• What you need to do: The data follows. Retype every entry exactly.

• Raw data:
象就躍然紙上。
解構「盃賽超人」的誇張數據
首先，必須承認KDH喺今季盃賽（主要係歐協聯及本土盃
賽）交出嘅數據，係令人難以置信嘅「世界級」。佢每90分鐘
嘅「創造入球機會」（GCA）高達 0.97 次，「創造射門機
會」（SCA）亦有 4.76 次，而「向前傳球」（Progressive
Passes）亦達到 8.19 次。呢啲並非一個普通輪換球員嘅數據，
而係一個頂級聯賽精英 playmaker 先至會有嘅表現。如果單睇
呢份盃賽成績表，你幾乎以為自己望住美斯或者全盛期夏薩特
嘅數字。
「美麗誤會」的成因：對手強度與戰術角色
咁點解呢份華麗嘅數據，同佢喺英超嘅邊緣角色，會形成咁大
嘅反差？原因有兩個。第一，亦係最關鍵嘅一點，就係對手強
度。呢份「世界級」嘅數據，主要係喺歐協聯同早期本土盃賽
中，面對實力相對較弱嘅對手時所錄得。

• Response area:
象就躍然紙上。
解構「盃賽超人」的誇張數據
首先，必須承認KDH喺今季盃賽（主要係歐協聯及本土盃
賽）交出嘅數據，係令人難以置信嘅「世界級」。佢每90分鐘
嘅「創造入球機會」（GCA）高達 0.97 次，「創造射門機
會」（SCA）亦有 4.76 次，而「向前傳球」（Progressive
Passes）亦達到 8.19 次。呢啲並非一個普通輪換球員嘅數據，
而係一個頂級聯賽精英 playmaker 先至會有嘅表現。如果單睇
呢份盃賽成績表，你幾乎以為自己望住美斯或者全盛期夏薩特
嘅數字。
「美麗誤會」的成因：對手強度與戰術角色
咁點解呢份華麗嘅數據，同佢喺英超嘅邊緣角色，會形成咁大
嘅反差？原因有兩個。第一，亦係最關鍵嘅一點，就係對手強
度。呢份「世界級」嘅數據，主要係喺歐協聯同早期本土盃賽
中，面對實力相對較弱嘅對手時所錄得。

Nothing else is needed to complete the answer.